Banyak blok penghasil minyak yang diserahkan pengelolaannya kepada pihak asing dengan dalih kita tidak mampu mengelola. Atau musibah Sukhoi Super Jet 100 tempo hari mungkin tidak perlu terjadi apabila kita memiliki cukup kepercayaan diri mengelola industri dirgantara. Sekadar bernostalgia, belasan tahun yang lalu,kita telah pernah mengembangkan prototipe N 250 dan N2130 yang telah menyandang teknologi tak kalah hebat dari superjet nahas itu.

Sungguh, kita tidak perlu mengais-ngais dan mengiba hibah pesawat tua dari negara lain. Resepnya, cukup panggil pulang para ilmuwan terbaik kita, para penguasa teknologi tinggi di semua bidang keilmuan. Rawat dan jaga generasi muda potensial dengan memberi beasiswa dan pendidikan khusus agar mereka bertumbuh menjadi ilmuwan yang nasionalis sehingga tidak “diopeni”( dirawat) dan dibajak negara lain.

Selama ini banyak di antara mereka yang terdiaspora dan memilih mengabdi di negeri orang. Banyak di antara mereka yang sejatinya ingin kembali untuk mengabdi, namun tidak mendapatkan tempat, apresiasi, kenyamanan, dan kesejahteraan yang memadai di negeri sendiri. Mengapa? Jawabnya karena di negeri ini kesejahteraan bukan bagi para ilmuwan dan teknokrat yang berdedikasi tinggi.

Kehormatan tampaknya hanyalah hak para politisi serta pejabat yang sukses membiakkan korupsi dan piawai menggalakkan kolusi di segenap lini kekuasaan.
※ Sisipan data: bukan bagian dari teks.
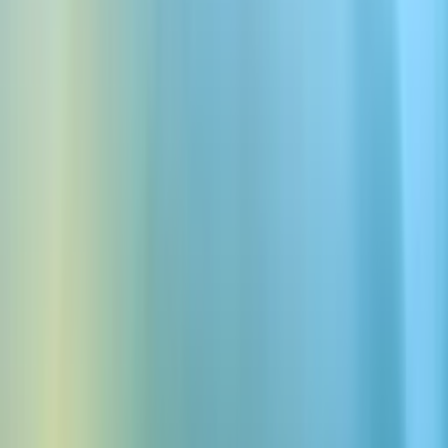
Tenso
Descarga gratis efectos de
sonido Tenso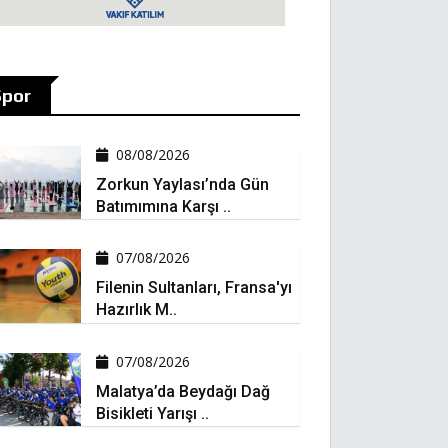
Spor
08/08/2026
Zorkun Yaylası’nda Gün
Batımımına Karşı ..
07/08/2026
Filenin Sultanları, Fransa'yı
Hazırlık M..
07/08/2026
Malatya’da Beydağı Dağ
Bisikleti Yarışı ..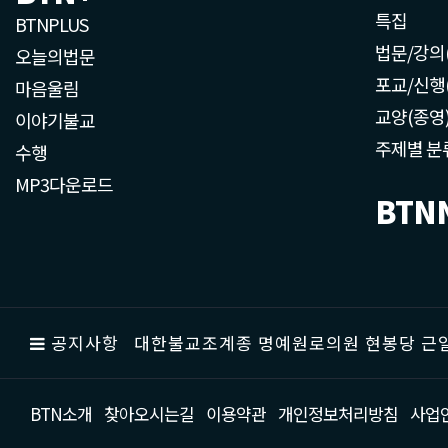
특집
BTNPLUS
법문/강의
오늘의법문
포교/신행
마음울림
교양(종영
이야기불교
주제별 분
수행
MP3다운로드
BTN
공지사항
대한불교조계종 명예원로의원 현봉당 근일
BTN소개
찾아오시는길
이용약관
개인정보처리방침
사업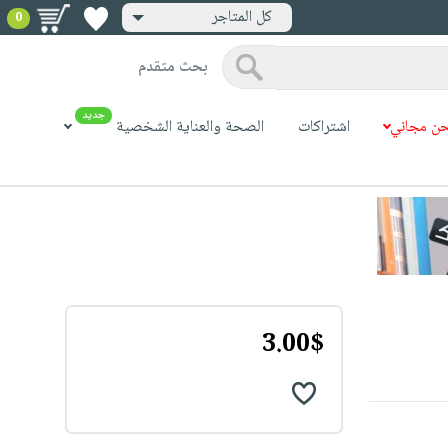
كل المتاجر
0
بحث متقدم
جديد
ن مجاني
اشتراكات
الصحة والعناية الشخصية
3.00$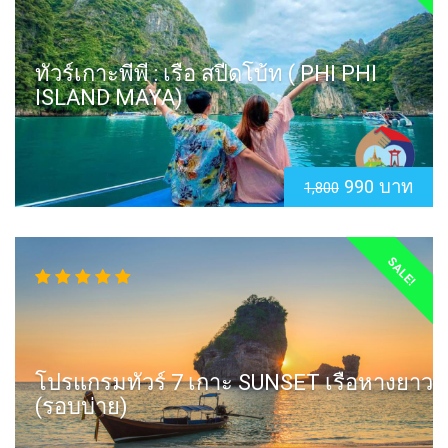
ทัวร์เกาะพีพี : เรือ สปีดโบ้ท ( PHI PHI
ISLAND MAYA)
990 บาท
1,800
SALE!
โปรแกรมทัวร์ 7 เกาะ SUNSET เรือหางยาว
(รอบบ่าย)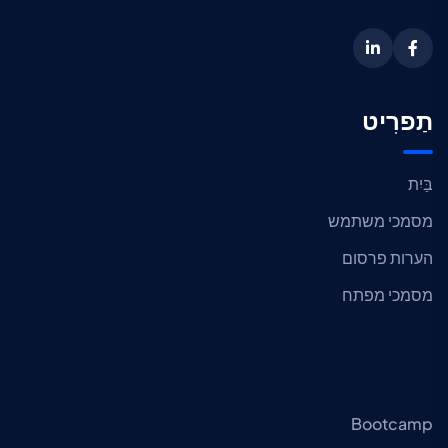
תַפרִיט
בַּיִת
מסמכי משתמש
הערות פרסום
מסמכי מפתח
Bootcamp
Barangkali kita perlu belajar dari negara besar di sekitar kita yang kini menjadi macan Asia seperti Jepang, China,dan Korea.Negeri yang dahulu hancur lebur akibat peperangan, kini terus bertumbuh, dihormati, disegani bahkan ditakuti sebagai kekuatan baru dunia.

Menjadi diri mereka sendiri secara autentik sebagaimana adanya, bukan memaksa diri menjadi seperti apa yang negeri lain diktekan atas negeri mereka. Tentu kita tidak berharap negeri ini menjadi ibarat kapal yang diserahkemudikan oleh nakhoda dan ABK (anak buah kapal)-nya kepada pihak lain. Kapal itu lantas ditabrakkan ke karang dan ditenggelamkan di kedalaman palung jerat global (global trap). Begitu besar harap segenap rakyat agar negeri ini bersegera bangkit dari keterpurukan.

Semua jawab kini terpulang pada kita, rakyat dan para penyelenggara negara.Tulisan ini sekadar menjadi “frappe toujours” yang tidak pernah lelah mengetuk dan mengetuk kembali nurani para penyelenggara negara. Semoga nurani itu masih ada.